Certains centres d'intérêt, même innocents, peuvent déclencher des biais inconscients :

  • Activités politiques ou religieuses — risque de polarisation. Sauf si vous postulez dans un milieu militant ou confessionnel, évitez.
  • Sports extrêmes — certains recruteurs associent ça à une prise de risque excessive. Injuste, mais réel.
  • Jeux vidéo — encore stigmatisé dans certains secteurs traditionnels, même si ça change. Contextualisez : "compétition e-sport niveau régional" passe mieux que "jeux vidéo".
  • Réseaux sociaux comme hobby — "TikTok" comme centre d'intérêt sur un CV pour un poste en banque d'investissement va faire tiquer.

Ce n'est pas juste. Mais le CV n'est pas l'endroit pour combattre les préjugés — c'est l'endroit pour décrocher un entretien.

Comment bien rédiger cette section

Soyez spécifique

La spécificité est ce qui fait la différence entre une rubrique inutile et une rubrique mémorable.

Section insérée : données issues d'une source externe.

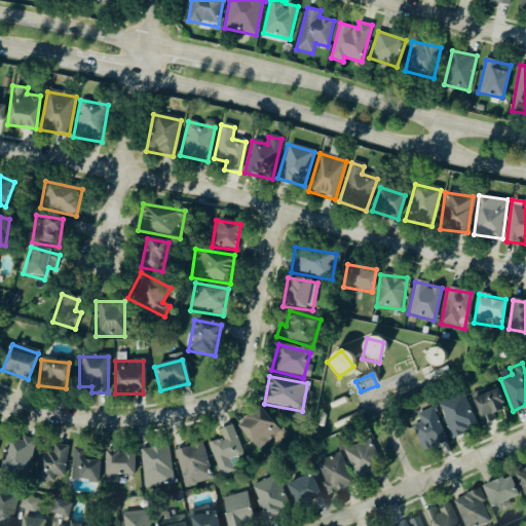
[(495,421),(493,415),(503,412),(498,391),(473,399),(480,425),(495,421)]
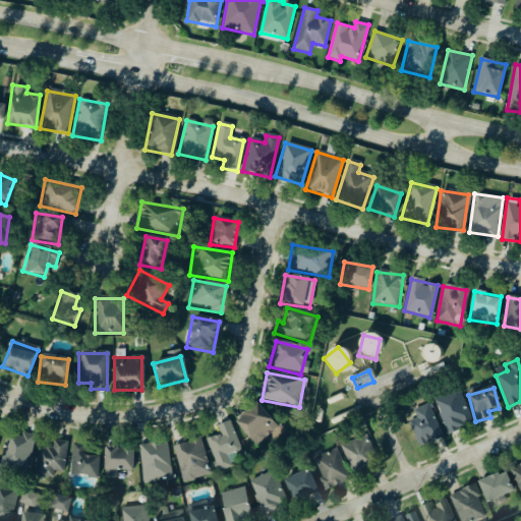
[(432,401),(448,435),(472,424),(457,390),(432,401)]
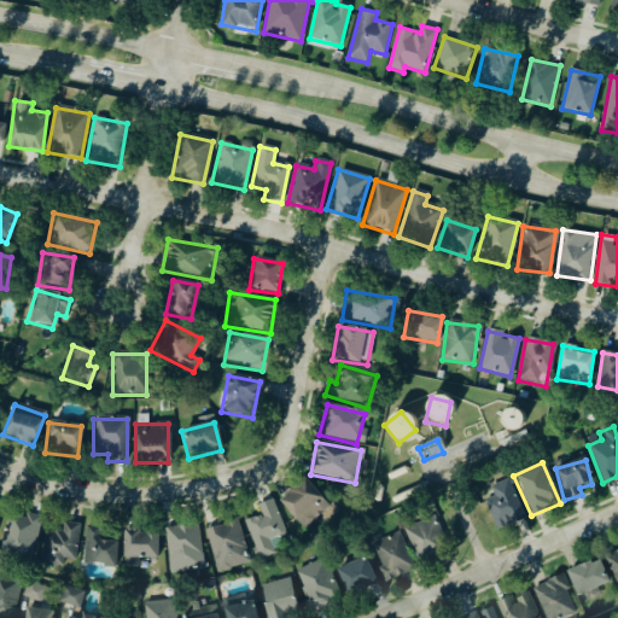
[(278,503),(304,531),(328,508),(303,481),(278,503)]
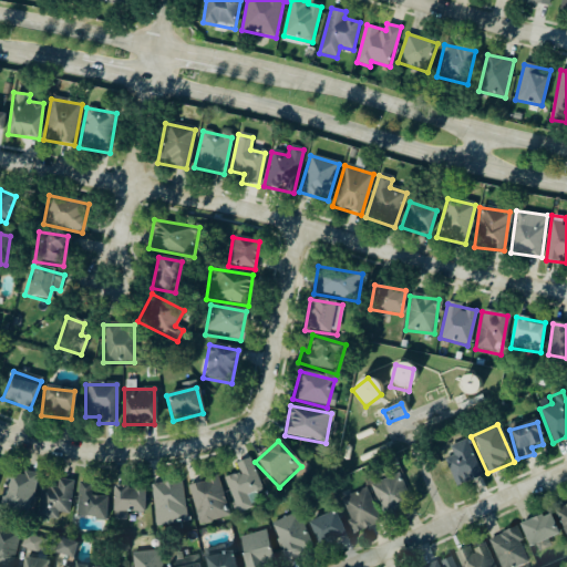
[(452,456),(443,461),(456,488),(481,476),(464,441),(449,449),(452,456)]
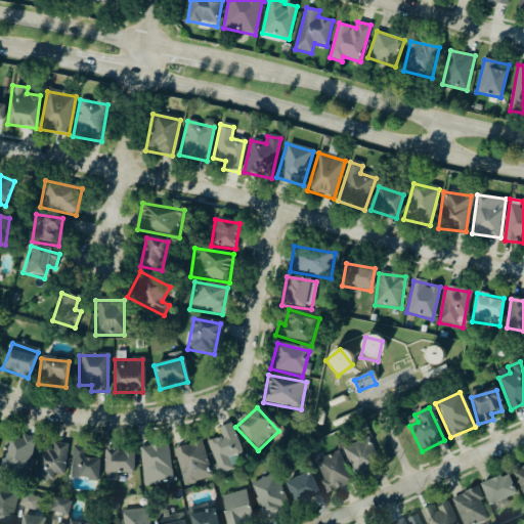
[(217,429),(220,439),(207,443),(218,476),(231,472),(227,459),(241,454),(230,425),(217,429)]
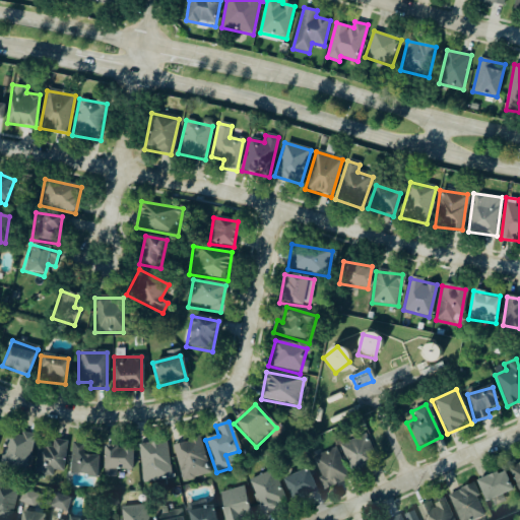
[(0,458),(0,467),(24,473),(33,438),(6,432),(0,458)]
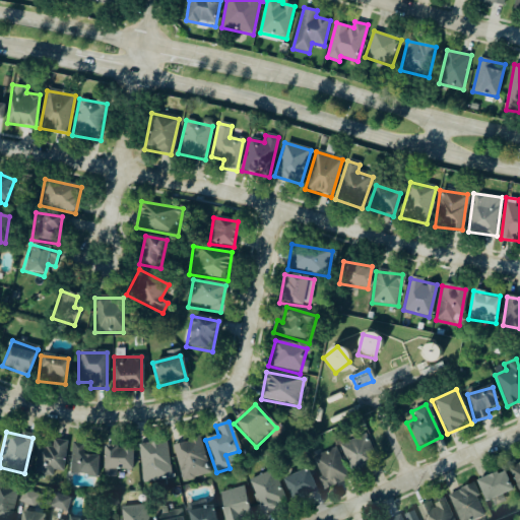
[(353,476),(378,464),(364,435),(339,447),(353,476)]
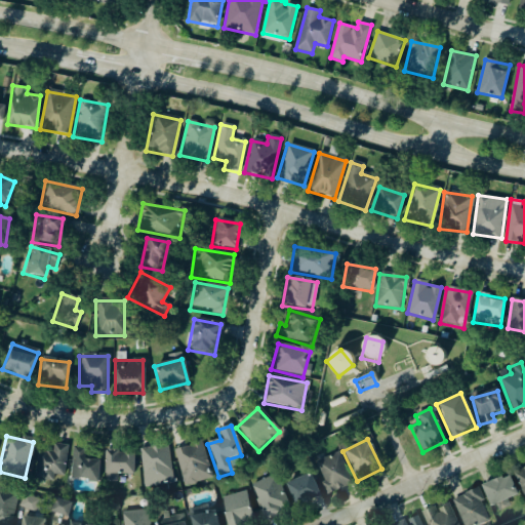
[(210,480),(200,443),(173,450),(184,487),(210,480)]
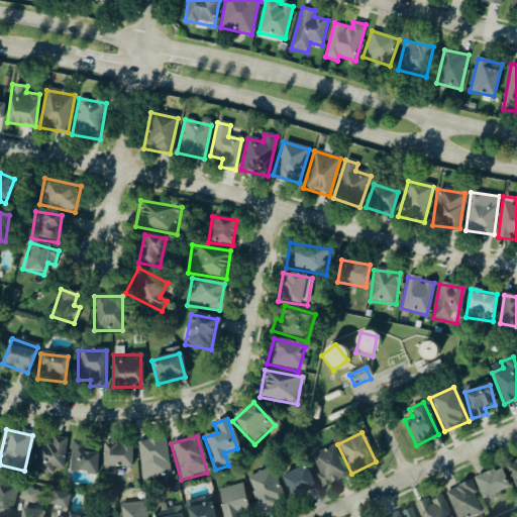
[(52,475),(53,470),(61,471),(66,440),(50,438),(49,446),(37,444),(33,472),(52,475)]
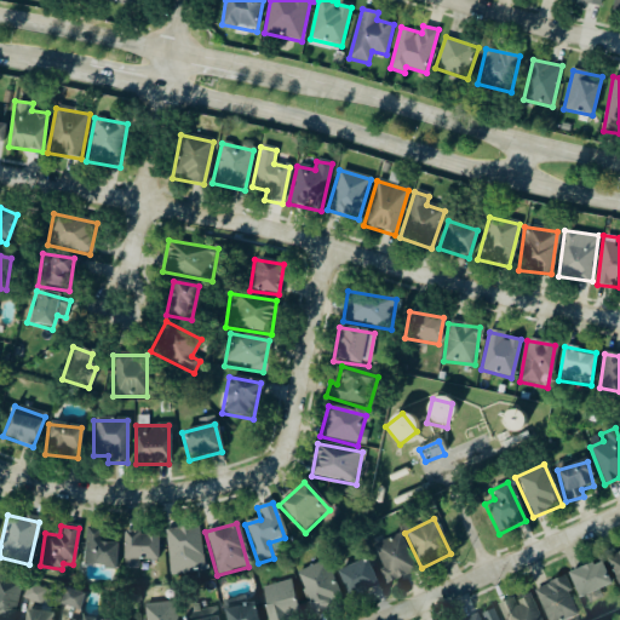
[(120,544),(103,543),(104,528),(89,527),(86,563),(105,564),(105,569),(118,569),(120,544)]
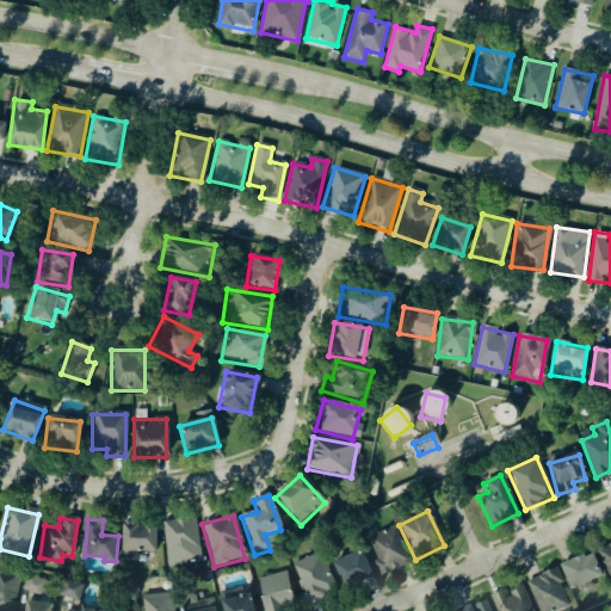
[(167,568),(199,563),(193,519),(161,523),(167,568)]
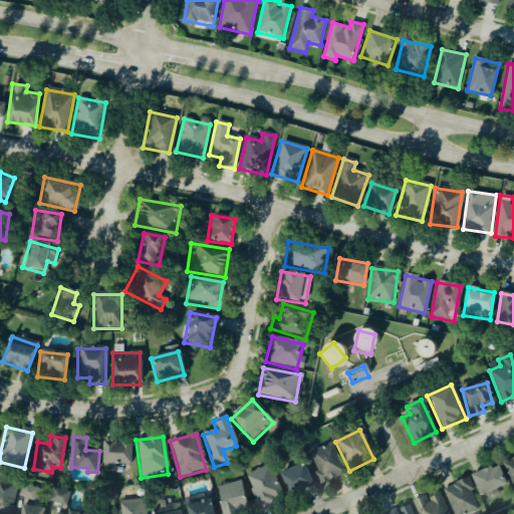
[(114,473),(114,467),(130,467),(130,442),(101,442),(101,473),(114,473)]
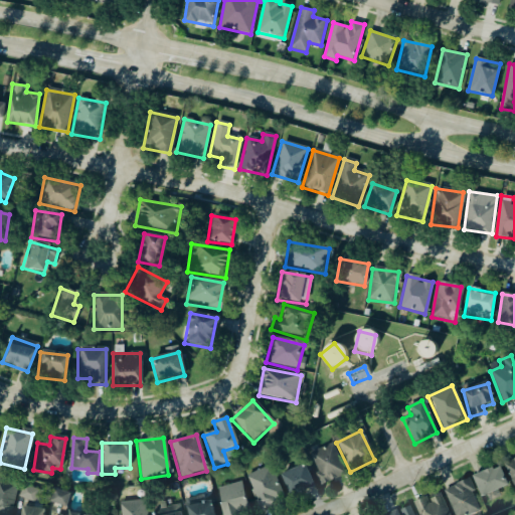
[(321,486),(345,474),(331,445),(307,456),(321,486)]
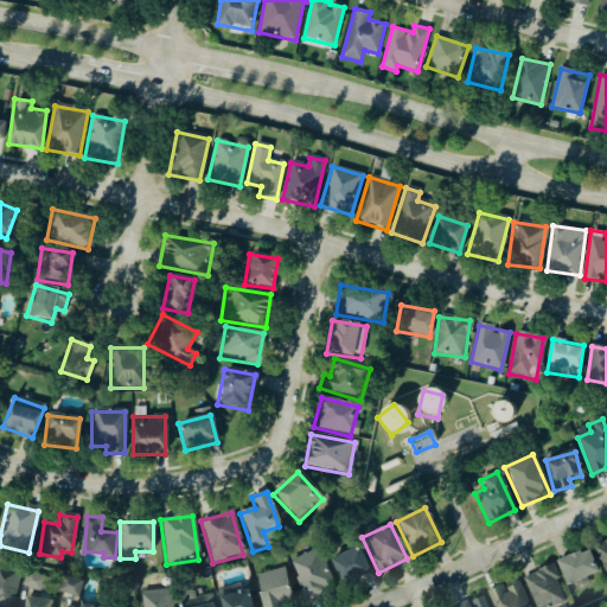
[(606,540),(593,545),(606,585),(606,540)]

| Générique (mauvais) | Spécifique (bon) | | ------------------- | ------------------------------------------------------------------------------------------ | | Sport | Course à pied — semi-marathon de Paris 2024 (1h42) | | Lecture | Littérature contemporaine japonaise (Murakami, Ogawa) | | Voyages | 14 pays en Asie du Sud-Est — blog de voyage (800 lecteurs/mois) | | Musique | Guitare jazz — jam sessions hebdomadaires en collectif | | Bénévolat | Mentor bénévole chez [association] — accompagnement de lycéens vers les études supérieures |

Limitez-vous à 2-4 centres d'intérêt

Au-delà, vous diluez l'impact. Choisissez ceux qui sont les plus parlants pour le poste visé ou les plus distinctifs.

Mettez-les en une ou deux lignes maximum

Cette rubrique ne mérite pas plus que 2 lignes sur votre CV. Si vous avez des choses substantielles à dire sur un engagement (présidence d'association, compétition sportive de haut niveau), il est peut-être plus pertinent de le mettre dans la section Expériences plutôt que dans les Centres d'intérêt.

Ne mentez pas

C'est tentant d'écrire "passionné d'échecs" parce que ça fait bien. Mais si le recruteur joue aux échecs et vous pose une question technique en entretien, l'imposture sera immédiate et destructrice pour votre crédibilité. Ne listez que des activités que vous pratiquez réellement et sur lesquelles vous pouvez tenir une conversation.

Quand transformer un centre d'intérêt en vraie expérience

Parfois, ce que vous appelez "centre d'intérêt" mérite en réalité une meilleure place sur le CV.

C'est souvent le cas si l'activité comporte :

  • une responsabilité ;
  • des résultats ;
  • une régularité forte ;
  • un public, des utilisateurs ou une audience ;
  • des compétences directement liées au poste.

Par exemple, gérer une association, tenir un blog SEO, développer une application perso ou encadrer une équipe sportive peut parfois relever davantage d'un projet ou d'une expérience que d'un simple loisir.

Faut-il toujours mettre une rubrique Centres d'intérêt ?

Non. Si vous avez un CV bien rempli avec des expériences pertinentes, des compétences techniques solides et des résultats chiffrés, la rubrique Centres d'intérêt est optionnelle. Personne ne rejettera votre CV parce qu'elle n'y est pas.

Mettez-la si :

  • Vous avez de la place et quelque chose de spécifique à dire.
  • Vous êtes junior et avez besoin de remplir votre CV intelligemment.
  • Votre centre d'intérêt est directement lié au poste ou à la culture de l'entreprise.

Ne la mettez pas si :

  • Vous n'avez rien de plus précis que "voyages, lecture, cinéma".
  • Votre CV est déjà dense et chaque ligne est occupée par du contenu plus impactant.
  • Vous postulez dans un milieu très formel où seules les compétences techniques comptent.

Dans le doute, retirez la rubrique plutôt que de la remplir avec des banalités. Une section absente n'est pas un problème. Une section faible peut l'être.